▶ **Passage to read**:
Oxidation-reduction and reactive oxygen species homeostasis in mutant plants with respiratory chain complex I dysfunction

Mutations in a mitochondrial or nuclear gene encoding respiratory chain complex I subunits lead to decreased or a total absence of complex I activity. Plant mutants with altered or lost complex I activity adapt their respiratory metabolism by inducing alternative pathways of the respiratory chain and changing energy metabolism. Apparently, complex I is a crucial component of the oxidationreduction (redox) regulatory system in photosynthetic cells, and alternative NAD(P)H dehydrogenases of the mitochondrial electron transport chain (mtETC) cannot fully compensate for its impairment. In most cases, dysfunction of complex I is associated with lowered or unchanged hydrogen peroxide (H2O2) concentrations, but increased superoxide (O2-) levels. Higher production of reactive oxygen species (ROS) by mitochondria in the mosaic (MSC16) cucumber mutant may be related to retrograde signalling. Different effects of complex I dysfunction on H2O2 and O2- levels in described mutants might result from diverse regulation of processes involved in H2O2 and O2- production. Often, dysfunction of complex I did not lead to oxidative stress, but increased the capacity of the antioxidative system and enhanced stress tolerance. The new cellular homeostasis in mutants with dysfunction of complex I allows growth and development, reflecting the plasticity of plant metabolism.

[Stored items from a collection]
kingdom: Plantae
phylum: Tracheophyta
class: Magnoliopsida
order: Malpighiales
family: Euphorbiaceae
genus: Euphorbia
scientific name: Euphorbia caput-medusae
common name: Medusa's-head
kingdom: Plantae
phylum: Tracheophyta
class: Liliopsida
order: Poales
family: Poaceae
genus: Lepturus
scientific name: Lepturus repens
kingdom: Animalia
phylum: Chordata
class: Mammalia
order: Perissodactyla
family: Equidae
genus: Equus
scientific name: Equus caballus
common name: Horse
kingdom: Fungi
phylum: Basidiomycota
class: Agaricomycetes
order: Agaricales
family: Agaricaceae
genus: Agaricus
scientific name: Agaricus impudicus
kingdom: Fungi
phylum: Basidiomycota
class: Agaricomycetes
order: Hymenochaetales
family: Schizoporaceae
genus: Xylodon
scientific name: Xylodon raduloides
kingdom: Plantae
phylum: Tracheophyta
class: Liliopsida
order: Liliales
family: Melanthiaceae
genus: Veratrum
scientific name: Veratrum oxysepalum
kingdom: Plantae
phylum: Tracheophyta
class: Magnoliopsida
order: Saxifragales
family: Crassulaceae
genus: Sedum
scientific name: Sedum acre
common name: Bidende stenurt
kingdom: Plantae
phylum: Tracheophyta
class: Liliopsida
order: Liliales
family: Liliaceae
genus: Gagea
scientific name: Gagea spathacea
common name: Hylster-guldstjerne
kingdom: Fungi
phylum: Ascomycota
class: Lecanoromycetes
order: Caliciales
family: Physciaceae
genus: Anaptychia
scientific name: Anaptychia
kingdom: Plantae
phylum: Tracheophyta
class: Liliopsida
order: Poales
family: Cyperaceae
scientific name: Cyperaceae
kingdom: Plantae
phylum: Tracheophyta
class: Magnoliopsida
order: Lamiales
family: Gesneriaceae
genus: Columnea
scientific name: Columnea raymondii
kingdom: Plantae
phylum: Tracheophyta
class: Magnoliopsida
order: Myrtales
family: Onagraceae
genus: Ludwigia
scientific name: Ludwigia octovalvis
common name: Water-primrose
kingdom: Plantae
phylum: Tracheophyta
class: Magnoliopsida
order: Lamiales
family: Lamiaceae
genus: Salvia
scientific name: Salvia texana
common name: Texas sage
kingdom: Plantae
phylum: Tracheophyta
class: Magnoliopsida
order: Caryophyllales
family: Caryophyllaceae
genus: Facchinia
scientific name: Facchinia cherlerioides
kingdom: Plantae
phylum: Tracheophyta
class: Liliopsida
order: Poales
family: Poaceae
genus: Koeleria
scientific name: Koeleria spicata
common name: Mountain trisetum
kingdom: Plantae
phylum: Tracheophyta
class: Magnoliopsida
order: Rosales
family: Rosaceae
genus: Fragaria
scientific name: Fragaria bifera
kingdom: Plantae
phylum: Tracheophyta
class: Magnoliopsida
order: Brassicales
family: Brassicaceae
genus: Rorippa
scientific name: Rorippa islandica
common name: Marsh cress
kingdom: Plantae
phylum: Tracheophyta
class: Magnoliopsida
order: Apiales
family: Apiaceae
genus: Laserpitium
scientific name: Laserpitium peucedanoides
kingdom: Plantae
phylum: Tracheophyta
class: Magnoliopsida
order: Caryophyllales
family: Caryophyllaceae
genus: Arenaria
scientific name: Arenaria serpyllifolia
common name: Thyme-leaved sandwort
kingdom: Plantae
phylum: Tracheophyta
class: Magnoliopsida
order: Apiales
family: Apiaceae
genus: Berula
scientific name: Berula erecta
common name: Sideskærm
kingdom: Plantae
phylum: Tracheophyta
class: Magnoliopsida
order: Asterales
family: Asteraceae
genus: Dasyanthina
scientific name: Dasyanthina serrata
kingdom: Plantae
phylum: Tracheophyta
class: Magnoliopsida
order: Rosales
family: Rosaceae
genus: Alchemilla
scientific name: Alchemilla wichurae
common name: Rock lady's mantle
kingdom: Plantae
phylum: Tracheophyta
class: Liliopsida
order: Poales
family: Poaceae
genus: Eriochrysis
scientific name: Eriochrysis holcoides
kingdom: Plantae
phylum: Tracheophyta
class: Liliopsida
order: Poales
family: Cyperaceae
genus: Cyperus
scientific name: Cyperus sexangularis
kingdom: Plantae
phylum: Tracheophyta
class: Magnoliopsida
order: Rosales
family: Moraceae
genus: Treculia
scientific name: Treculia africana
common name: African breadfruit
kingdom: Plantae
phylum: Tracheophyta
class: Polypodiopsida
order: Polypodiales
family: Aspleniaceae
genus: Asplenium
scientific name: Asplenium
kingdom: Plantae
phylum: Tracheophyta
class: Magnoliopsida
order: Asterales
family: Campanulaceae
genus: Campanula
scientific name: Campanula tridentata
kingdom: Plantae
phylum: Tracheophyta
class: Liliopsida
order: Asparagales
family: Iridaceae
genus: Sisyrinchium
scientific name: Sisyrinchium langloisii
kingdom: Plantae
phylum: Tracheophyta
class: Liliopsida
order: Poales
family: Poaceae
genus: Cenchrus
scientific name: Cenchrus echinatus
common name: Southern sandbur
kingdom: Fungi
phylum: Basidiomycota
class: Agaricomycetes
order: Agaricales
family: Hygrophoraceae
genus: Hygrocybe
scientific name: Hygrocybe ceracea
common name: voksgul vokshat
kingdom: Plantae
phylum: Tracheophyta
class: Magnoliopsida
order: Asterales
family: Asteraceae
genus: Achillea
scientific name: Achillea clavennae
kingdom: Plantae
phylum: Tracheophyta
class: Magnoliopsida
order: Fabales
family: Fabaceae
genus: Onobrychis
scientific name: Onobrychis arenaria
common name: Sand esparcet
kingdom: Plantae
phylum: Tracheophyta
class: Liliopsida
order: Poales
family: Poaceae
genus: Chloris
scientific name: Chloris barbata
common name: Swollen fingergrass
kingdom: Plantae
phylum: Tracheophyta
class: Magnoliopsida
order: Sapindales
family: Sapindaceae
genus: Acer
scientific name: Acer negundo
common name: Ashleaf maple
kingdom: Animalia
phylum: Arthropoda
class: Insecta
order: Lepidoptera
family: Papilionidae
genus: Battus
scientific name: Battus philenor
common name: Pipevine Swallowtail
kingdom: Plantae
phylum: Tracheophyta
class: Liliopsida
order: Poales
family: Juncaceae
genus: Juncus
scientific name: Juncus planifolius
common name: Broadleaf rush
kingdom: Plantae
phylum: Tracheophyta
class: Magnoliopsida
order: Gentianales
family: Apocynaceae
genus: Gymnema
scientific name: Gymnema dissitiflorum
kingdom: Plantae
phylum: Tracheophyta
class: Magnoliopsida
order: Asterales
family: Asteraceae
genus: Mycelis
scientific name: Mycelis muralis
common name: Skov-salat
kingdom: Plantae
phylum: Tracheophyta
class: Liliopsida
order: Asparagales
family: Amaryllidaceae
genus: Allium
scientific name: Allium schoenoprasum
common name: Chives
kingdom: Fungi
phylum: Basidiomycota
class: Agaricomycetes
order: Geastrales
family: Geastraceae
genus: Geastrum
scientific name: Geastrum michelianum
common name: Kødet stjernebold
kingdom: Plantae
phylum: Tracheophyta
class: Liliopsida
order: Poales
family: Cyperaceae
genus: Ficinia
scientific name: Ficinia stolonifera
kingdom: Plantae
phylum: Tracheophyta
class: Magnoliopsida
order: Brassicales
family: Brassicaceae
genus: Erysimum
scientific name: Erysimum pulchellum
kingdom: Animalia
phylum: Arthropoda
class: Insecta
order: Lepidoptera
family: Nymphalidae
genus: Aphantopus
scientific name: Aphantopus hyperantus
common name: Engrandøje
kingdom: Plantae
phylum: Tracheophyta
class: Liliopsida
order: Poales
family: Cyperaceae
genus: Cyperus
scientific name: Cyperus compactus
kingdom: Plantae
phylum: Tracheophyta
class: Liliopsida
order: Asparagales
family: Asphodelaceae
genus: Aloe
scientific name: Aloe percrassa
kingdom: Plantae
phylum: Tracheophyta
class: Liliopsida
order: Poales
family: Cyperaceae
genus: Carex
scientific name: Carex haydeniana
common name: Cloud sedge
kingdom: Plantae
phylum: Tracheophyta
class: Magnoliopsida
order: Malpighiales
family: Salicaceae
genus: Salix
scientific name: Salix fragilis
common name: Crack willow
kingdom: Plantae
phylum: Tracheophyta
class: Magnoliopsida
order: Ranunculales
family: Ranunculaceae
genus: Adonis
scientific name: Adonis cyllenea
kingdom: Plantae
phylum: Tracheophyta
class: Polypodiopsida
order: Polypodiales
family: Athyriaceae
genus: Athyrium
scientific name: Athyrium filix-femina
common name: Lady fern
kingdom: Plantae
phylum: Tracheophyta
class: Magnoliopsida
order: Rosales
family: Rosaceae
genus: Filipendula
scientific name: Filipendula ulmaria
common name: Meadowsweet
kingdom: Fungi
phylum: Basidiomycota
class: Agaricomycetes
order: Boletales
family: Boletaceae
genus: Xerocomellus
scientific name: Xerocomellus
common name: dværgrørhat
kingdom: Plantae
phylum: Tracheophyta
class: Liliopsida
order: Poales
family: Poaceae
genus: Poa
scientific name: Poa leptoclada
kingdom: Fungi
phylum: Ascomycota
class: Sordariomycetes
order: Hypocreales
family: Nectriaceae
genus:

▶ **Explore the material**:
**a)** According to the abstract on complex I dysfunction, in which cucumber mutant might higher mitochondrial production of reactive oxygen species be related to retrograde signalling?
**b)** Condense the paragraph of the abstract on complex I dysfunction that begins "Mutations in a mitochondrial or nuclear gene" into a bulleted list of its main facts.

▶ **Answers for each item**:
**a)** The mosaic (MSC16) cucumber mutant.

**b)**
- Mutations in mitochondrial or nuclear genes encoding complex I subunits reduce or eliminate complex I activity.
- Affected plant mutants adapt by inducing alternative respiratory chain pathways and changing energy metabolism.
- Complex I appears crucial to redox regulation in photosynthetic cells. Alternative NAD(P)H dehydrogenases of the mtETC cannot fully compensate for its impairment.
- Complex I dysfunction usually brings lowered or unchanged H2O2 concentrations but increased O2- levels.
- Higher mitochondrial ROS production in the MSC16 cucumber mutant may be related to retrograde signalling.
- Differing effects on H2O2 and O2- levels across mutants might reflect diverse regulation of the processes that produce them.
- The dysfunction often does not cause oxidative stress. Instead, it increases antioxidative capacity and enhances stress tolerance.
- A new cellular homeostasis allows growth and development, reflecting the plasticity of plant metabolism.